┌─ TASK INPUT

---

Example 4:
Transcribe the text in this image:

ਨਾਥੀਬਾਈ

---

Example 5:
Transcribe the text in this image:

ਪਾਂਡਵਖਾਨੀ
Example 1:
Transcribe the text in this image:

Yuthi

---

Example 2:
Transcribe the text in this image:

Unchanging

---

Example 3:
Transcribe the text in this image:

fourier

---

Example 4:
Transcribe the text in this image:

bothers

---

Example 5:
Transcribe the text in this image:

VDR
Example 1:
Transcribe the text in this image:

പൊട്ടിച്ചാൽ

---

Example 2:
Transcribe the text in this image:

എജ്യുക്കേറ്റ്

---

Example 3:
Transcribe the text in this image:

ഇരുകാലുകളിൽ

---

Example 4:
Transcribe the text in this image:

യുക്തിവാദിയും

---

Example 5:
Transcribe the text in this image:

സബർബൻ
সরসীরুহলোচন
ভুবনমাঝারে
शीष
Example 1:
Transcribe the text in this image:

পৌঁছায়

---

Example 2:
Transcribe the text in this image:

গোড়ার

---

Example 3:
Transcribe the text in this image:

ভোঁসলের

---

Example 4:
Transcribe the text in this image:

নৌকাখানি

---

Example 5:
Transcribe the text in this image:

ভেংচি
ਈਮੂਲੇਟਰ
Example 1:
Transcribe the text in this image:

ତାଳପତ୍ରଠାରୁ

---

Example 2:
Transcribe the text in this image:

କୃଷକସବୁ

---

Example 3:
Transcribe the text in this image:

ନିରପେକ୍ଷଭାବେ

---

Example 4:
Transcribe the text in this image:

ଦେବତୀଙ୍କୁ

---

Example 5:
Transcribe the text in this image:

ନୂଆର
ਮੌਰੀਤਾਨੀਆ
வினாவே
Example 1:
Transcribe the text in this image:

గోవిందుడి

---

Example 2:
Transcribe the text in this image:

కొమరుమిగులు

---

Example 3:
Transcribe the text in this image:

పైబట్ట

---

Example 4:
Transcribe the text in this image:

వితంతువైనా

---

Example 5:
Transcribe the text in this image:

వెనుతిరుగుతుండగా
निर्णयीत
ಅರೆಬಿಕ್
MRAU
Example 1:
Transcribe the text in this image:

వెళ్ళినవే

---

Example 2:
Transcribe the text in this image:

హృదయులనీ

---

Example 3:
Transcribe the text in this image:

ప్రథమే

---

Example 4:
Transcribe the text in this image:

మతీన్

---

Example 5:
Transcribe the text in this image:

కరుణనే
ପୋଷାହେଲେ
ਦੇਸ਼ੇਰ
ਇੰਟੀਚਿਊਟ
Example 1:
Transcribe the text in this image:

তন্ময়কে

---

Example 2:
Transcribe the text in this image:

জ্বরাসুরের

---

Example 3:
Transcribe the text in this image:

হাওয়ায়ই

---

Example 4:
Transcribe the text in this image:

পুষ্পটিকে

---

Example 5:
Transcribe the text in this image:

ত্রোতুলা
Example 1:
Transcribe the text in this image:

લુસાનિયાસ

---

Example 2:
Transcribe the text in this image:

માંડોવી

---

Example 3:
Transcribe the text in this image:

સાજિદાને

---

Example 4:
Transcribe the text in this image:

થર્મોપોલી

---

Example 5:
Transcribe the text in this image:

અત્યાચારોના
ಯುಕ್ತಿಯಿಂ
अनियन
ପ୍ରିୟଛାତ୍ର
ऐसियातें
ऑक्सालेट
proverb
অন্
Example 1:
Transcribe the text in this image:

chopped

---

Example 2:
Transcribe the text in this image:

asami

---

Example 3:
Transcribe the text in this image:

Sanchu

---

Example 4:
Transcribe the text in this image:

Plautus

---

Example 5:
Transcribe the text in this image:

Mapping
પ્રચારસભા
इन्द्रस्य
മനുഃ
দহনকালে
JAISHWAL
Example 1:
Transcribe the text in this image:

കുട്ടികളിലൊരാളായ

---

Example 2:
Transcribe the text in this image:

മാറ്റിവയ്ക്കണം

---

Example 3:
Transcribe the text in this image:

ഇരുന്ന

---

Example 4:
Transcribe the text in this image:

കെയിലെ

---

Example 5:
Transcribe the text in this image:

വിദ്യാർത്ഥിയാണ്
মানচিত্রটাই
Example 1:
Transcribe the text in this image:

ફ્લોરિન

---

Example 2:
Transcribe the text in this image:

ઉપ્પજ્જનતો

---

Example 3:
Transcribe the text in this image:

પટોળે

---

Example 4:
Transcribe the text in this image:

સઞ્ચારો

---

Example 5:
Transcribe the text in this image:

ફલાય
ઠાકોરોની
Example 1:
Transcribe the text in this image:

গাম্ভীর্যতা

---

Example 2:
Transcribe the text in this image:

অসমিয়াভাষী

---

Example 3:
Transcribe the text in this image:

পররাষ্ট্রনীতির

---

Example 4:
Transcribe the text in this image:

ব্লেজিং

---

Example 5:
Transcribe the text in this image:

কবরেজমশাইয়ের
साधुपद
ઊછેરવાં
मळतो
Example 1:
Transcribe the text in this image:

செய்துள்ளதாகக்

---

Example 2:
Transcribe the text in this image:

└─

> _ASSIGNED TASK_
Give back each line of the material above exactly as it appears.

> _RESPONSE TO THE TASK_
---

Example 4:
Transcribe the text in this image:

ਨਾਥੀਬਾਈ

---

Example 5:
Transcribe the text in this image:

ਪਾਂਡਵਖਾਨੀ
Example 1:
Transcribe the text in this image:

Yuthi

---

Example 2:
Transcribe the text in this image:

Unchanging

---

Example 3:
Transcribe the text in this image:

fourier

---

Example 4:
Transcribe the text in this image:

bothers

---

Example 5:
Transcribe the text in this image:

VDR
Example 1:
Transcribe the text in this image:

പൊട്ടിച്ചാൽ

---

Example 2:
Transcribe the text in this image:

എജ്യുക്കേറ്റ്

---

Example 3:
Transcribe the text in this image:

ഇരുകാലുകളിൽ

---

Example 4:
Transcribe the text in this image:

യുക്തിവാദിയും

---

Example 5:
Transcribe the text in this image:

സബർബൻ
সরসীরুহলোচন
ভুবনমাঝারে
शीष
Example 1:
Transcribe the text in this image:

পৌঁছায়

---

Example 2:
Transcribe the text in this image:

গোড়ার

---

Example 3:
Transcribe the text in this image:

ভোঁসলের

---

Example 4:
Transcribe the text in this image:

নৌকাখানি

---

Example 5:
Transcribe the text in this image:

ভেংচি
ਈਮੂਲੇਟਰ
Example 1:
Transcribe the text in this image:

ତାଳପତ୍ରଠାରୁ

---

Example 2:
Transcribe the text in this image:

କୃଷକସବୁ

---

Example 3:
Transcribe the text in this image:

ନିରପେକ୍ଷଭାବେ

---

Example 4:
Transcribe the text in this image:

ଦେବତୀଙ୍କୁ

---

Example 5:
Transcribe the text in this image:

ନୂଆର
ਮੌਰੀਤਾਨੀਆ
வினாவே
Example 1:
Transcribe the text in this image:

గోవిందుడి

---

Example 2:
Transcribe the text in this image:

కొమరుమిగులు

---

Example 3:
Transcribe the text in this image:

పైబట్ట

---

Example 4:
Transcribe the text in this image:

వితంతువైనా

---

Example 5:
Transcribe the text in this image:

వెనుతిరుగుతుండగా
निर्णयीत
ಅರೆಬಿಕ್
MRAU
Example 1:
Transcribe the text in this image:

వెళ్ళినవే

---

Example 2:
Transcribe the text in this image:

హృదయులనీ

---

Example 3:
Transcribe the text in this image:

ప్రథమే

---

Example 4:
Transcribe the text in this image:

మతీన్

---

Example 5:
Transcribe the text in this image:

కరుణనే
ପୋଷାହେଲେ
ਦੇਸ਼ੇਰ
ਇੰਟੀਚਿਊਟ
Example 1:
Transcribe the text in this image:

তন্ময়কে

---

Example 2:
Transcribe the text in this image:

জ্বরাসুরের

---

Example 3:
Transcribe the text in this image:

হাওয়ায়ই

---

Example 4:
Transcribe the text in this image:

পুষ্পটিকে

---

Example 5:
Transcribe the text in this image:

ত্রোতুলা
Example 1:
Transcribe the text in this image:

લુસાનિયાસ

---

Example 2:
Transcribe the text in this image:

માંડોવી

---

Example 3:
Transcribe the text in this image:

સાજિદાને

---

Example 4:
Transcribe the text in this image:

થર્મોપોલી

---

Example 5:
Transcribe the text in this image:

અત્યાચારોના
ಯುಕ್ತಿಯಿಂ
अनियन
ପ୍ରିୟଛାତ୍ର
ऐसियातें
ऑक्सालेट
proverb
অন্
Example 1:
Transcribe the text in this image:

chopped

---

Example 2:
Transcribe the text in this image:

asami

---

Example 3:
Transcribe the text in this image:

Sanchu

---

Example 4:
Transcribe the text in this image:

Plautus

---

Example 5:
Transcribe the text in this image:

Mapping
પ્રચારસભા
इन्द्रस्य
മനുഃ
দহনকালে
JAISHWAL
Example 1:
Transcribe the text in this image:

കുട്ടികളിലൊരാളായ

---

Example 2:
Transcribe the text in this image:

മാറ്റിവയ്ക്കണം

---

Example 3:
Transcribe the text in this image:

ഇരുന്ന

---

Example 4:
Transcribe the text in this image:

കെയിലെ

---

Example 5:
Transcribe the text in this image:

വിദ്യാർത്ഥിയാണ്
মানচিত্রটাই
Example 1:
Transcribe the text in this image:

ફ્લોરિન

---

Example 2:
Transcribe the text in this image:

ઉપ્પજ્જનતો

---

Example 3:
Transcribe the text in this image:

પટોળે

---

Example 4:
Transcribe the text in this image:

સઞ્ચારો

---

Example 5:
Transcribe the text in this image:

ફલાય
ઠાકોરોની
Example 1:
Transcribe the text in this image:

গাম্ভীর্যতা

---

Example 2:
Transcribe the text in this image:

অসমিয়াভাষী

---

Example 3:
Transcribe the text in this image:

পররাষ্ট্রনীতির

---

Example 4:
Transcribe the text in this image:

ব্লেজিং

---

Example 5:
Transcribe the text in this image:

কবরেজমশাইয়ের
साधुपद
ઊછેરવાં
मळतो
Example 1:
Transcribe the text in this image:

செய்துள்ளதாகக்

---

Example 2:
Transcribe the text in this image:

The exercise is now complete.